As passengers shove their way onto planes these days, you can practically hear the grumbling thought: in these recessionary times, shouldn’t everyone be staying home and giving me some leg room? High end restaurants and stores are empty, why aren’t the planes?
In fact, airlines are operating with record high load factors – averaging in the mid eighty to ninety percent range. Blame that middle seat you’re stuck in on the highly sophisticated management systems that are now employed by most airlines. There have been a lot of questionable decisions in the last decade, but one thing the airlines have excelled at is refining revenue and capacity management systems that are the envy of many other industries. Just our luck.
Airlines have a highly perishable product, so it is essential to get the most revenue out of each flight before it departs, or the sales opportunity is lost forever. They began by segmenting their flights into different categories. The highest category – such as business class – would have the fewest restrictions, hence the highest price. The more restrictive the fare, the lower the price, as in the case of a seat sale. To make sure they maximize their revenue and sell the most seats in the in the highest classes, the airlines developed highly sophisticated computer models to control pricing.
The systems are based on probability formulas which predict demand for a flight. They punch in all the variables — historical data (how did the same flight do last year?), seasonality, time of departure, present booking trends, competition, economic data and market input from the field – and segment the flight revenue opportunity accordingly. It is far from being an exact science, but armed with this information the revenue analysts can quickly determine how well a flight is progressing and take the appropriate action to optimize revenue.
If a flight is not performing well, most likely more seats will be made available in the lower, more restrictive, classes which are of course less expensive. And to further stimulate sales, it may be necessary to introduce a seat sale. What is happening in the present economic climate is that the higher yielding business market has contracted significantly, which means that the seats allocated to that segment are not being sold.
To try to make up for this shortfall the revenue management people have to allocate more seats in the lower classes. Unfortunately, you have to sell a lot more of these seats to generate the same amount of revenue. That is why the airlines are pushing to fill every single seat – they need to make up the difference. Even with a completely full flight, the airline likely isn’t making money, but at least they are losing less.
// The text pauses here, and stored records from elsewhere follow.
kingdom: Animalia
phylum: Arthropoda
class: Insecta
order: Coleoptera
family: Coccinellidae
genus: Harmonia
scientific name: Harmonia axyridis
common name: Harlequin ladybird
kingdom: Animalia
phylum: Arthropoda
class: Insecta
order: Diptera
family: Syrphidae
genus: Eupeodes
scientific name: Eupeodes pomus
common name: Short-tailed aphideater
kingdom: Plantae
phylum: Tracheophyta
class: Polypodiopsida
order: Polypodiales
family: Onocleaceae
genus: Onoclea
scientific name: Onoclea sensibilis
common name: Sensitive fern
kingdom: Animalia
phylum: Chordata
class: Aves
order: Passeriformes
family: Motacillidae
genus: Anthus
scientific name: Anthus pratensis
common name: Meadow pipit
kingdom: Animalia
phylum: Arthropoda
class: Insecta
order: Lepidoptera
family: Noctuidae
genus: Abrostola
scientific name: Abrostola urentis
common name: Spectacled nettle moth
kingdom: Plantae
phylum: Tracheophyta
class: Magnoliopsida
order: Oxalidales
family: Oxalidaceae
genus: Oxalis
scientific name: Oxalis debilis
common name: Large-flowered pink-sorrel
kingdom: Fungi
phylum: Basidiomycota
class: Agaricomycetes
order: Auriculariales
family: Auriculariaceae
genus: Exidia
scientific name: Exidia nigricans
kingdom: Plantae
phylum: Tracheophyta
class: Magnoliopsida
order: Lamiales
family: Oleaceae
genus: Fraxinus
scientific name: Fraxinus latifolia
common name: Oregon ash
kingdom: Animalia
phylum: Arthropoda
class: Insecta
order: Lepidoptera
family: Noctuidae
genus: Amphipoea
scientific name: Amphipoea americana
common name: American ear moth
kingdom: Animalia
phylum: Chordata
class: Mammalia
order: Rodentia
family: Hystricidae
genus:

Revenue and capacity management go hand in hand. When an airline does not think it can stimulate enough demand at the right price, it reduces capacity. This can be done in two ways – both of which are longer term strategies since reassigning aircraft, crew, slots and published schedules cannot be accomplished overnight. The airline either cancels certain flights, or puts smaller aircraft on a route which will at least maintain their schedule integrity and prevent competitors from picking up their valuable unused airport slots.
When times are good and business people are travelling, there is not the same pressure to have full flights. In the present environment, the only way the airlines can survive is to have their revenue management systems working flat out to fill the flights with as much revenue as possible. And that means selling almost every seat.